Desde siempre, los sistemas carcelarios han aparecido como zonas de opacidad democrática y como espacios donde diaria y frecuentemente se vulnera la dignidad y la integridad de las personas. En este sentido, la Comisión Nacional de Derechos Humanos, ya en el año 2011, a través de un diagnóstico sobre la situación de los centros penitenciarios en el país, señaló la gravedad de nuestra situación. Entonces se ponderaron variables como la capacidad para atender y prevenir hechos violentos, la circulación en las cárceles de sustancias ilegales, el ejercicio de la prostitución o la falta de gobernabilidad. Hoy, que se ha producido un motín –en el que han muerto 49 personas–, en el penal de Topo Chico, Nuevo León, de nuevo nos enfrentamos con esta realidad de los centros penitenciarios como espacios ingobernables, violentos y que se constituyen como agujeros de impunidad en relación con las violaciones a derechos humanos de todo tipo. Para no ir más lejos, en aquel 2011, la CNDH dio una calificación de 5.7 de 10 puntos posibles a esta cárcel, señalando como asignaturas pendientes el hacinamiento, el predominio de grupos de delincuencia organizada, insuficiencia en el personal de custodia, ausencia de sensibilidad en éste sobre la perspectiva de derechos humanos y seguridad humana, así como una evidente incapacidad de la autoridad estatal y al interior del centro para hacer valer el imperio de la ley. Era de esperarse, efectivamente, que en cualquier momento explotara la bomba de tiempo que era el penal de Topo Chico. No obstante, que este hecho haya sido fácilmente previsible, no significa que fuera inevitable.

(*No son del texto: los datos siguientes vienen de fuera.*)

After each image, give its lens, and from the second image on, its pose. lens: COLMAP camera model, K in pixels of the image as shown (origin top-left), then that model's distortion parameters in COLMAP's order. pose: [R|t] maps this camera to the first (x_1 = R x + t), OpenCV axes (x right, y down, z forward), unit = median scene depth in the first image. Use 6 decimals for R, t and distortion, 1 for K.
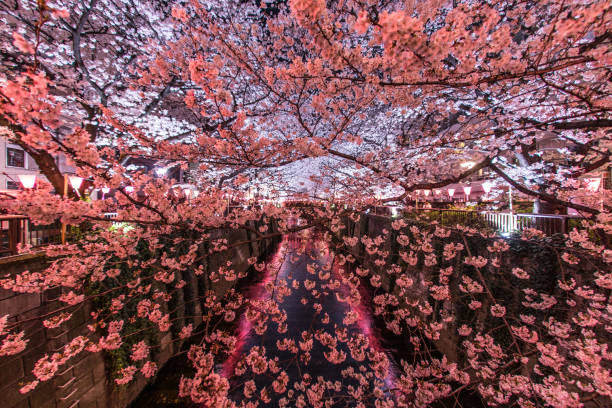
lens RADIAL K [[321.6, 0, 321.4], [0, 321.6, 203.6], [0, 0, 1]] dist [0.000726, 0.001250]
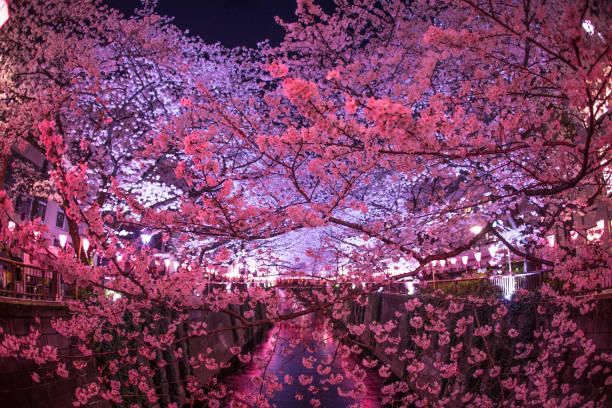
lens RADIAL K [[269.3, 0, 306.0], [0, 269.3, 204.0], [0, 0, 1]] dist [0.000040, -0.000033]
pose [[0.999545, -0.006931, -0.029350, -0.011434], [0.001017, 0.980421, -0.196912, -0.043782], [0.030141, 0.196793, 0.979982, 0.218195]]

Los espacios penitenciarios están pensados para promover la reinserción social de quienes han cometido un delito, con el objetivo de hacer que al tiempo que ellos y ellas cumplen su sentencia, se hagan de las habilidades laborales y de socialización que les permitan reintegrarse a la vida colectiva. Por supuesto, que el logro de este objetivo es muy difícil, pues las personas que delinquen –salvo casos patológicos– generalmente lo hacen obligadas por las circunstancias. La discriminación, la violencia intrafamiliar, el desgarro del tejido social en general, son elementos que condicionan las conductas criminales de las personas, que las obligan a buscar formas no legales de subsistencia cuando las legales se encuentran canceladas. Los países más pobres son los países con cárceles atestadas de personas que han robado para dar de comer a sus hijos, de quienes se han imbricado con las redes criminales para tratar de allegarse recursos materiales, también de quienes han tenido que corromperse porque de otra forma son excluidos de los espacios de productividad. Y a este contexto particular de cada persona debemos sumar el ambiente institucional que reproduce y potencia la desigualdad y las injusticias que dominan el mundo externo a los reclusorios. Aquí no hay gobernabilidad; no hay buenas prácticas ni el dominio del imperio de la ley. En su lugar se sitúa una dinámica de exclusión, violencia y discriminación que acaba minando la dignidad y la ciudadanía de quienes habitan los espacios carcelarios.

Lo que ocurrió en Topo Chico es un indicador muy grave acerca de la seguridad en este país. Nos muestra que no sólo no buscamos seriamente la readaptación social de quienes han cometido algún delito, sino que nos hemos acostumbrado a pensar que quienes están purgando una sentencia no tienen derechos y son ciudadanos y ciudadanas de segunda clase. Esto es una injusticia y una muestra de negligencia política. Topo Chico es un recordatorio acerca de lo mucho que nos falta para visualizar a nuestro sistema penitenciario como un espacio efectivamente de confinamiento, pero uno en donde no se suspende la vigencia de los derechos humanos. Y lo peor es que esta situación está latente en muchos centros penitenciarios del país. Así que entonces tendríamos que pensar qué tipo de penales queremos: si uno que reproduzcan la impunidad del mundo externo u otro que se convierta en un verdadero ámbito de legalidad y transparencia.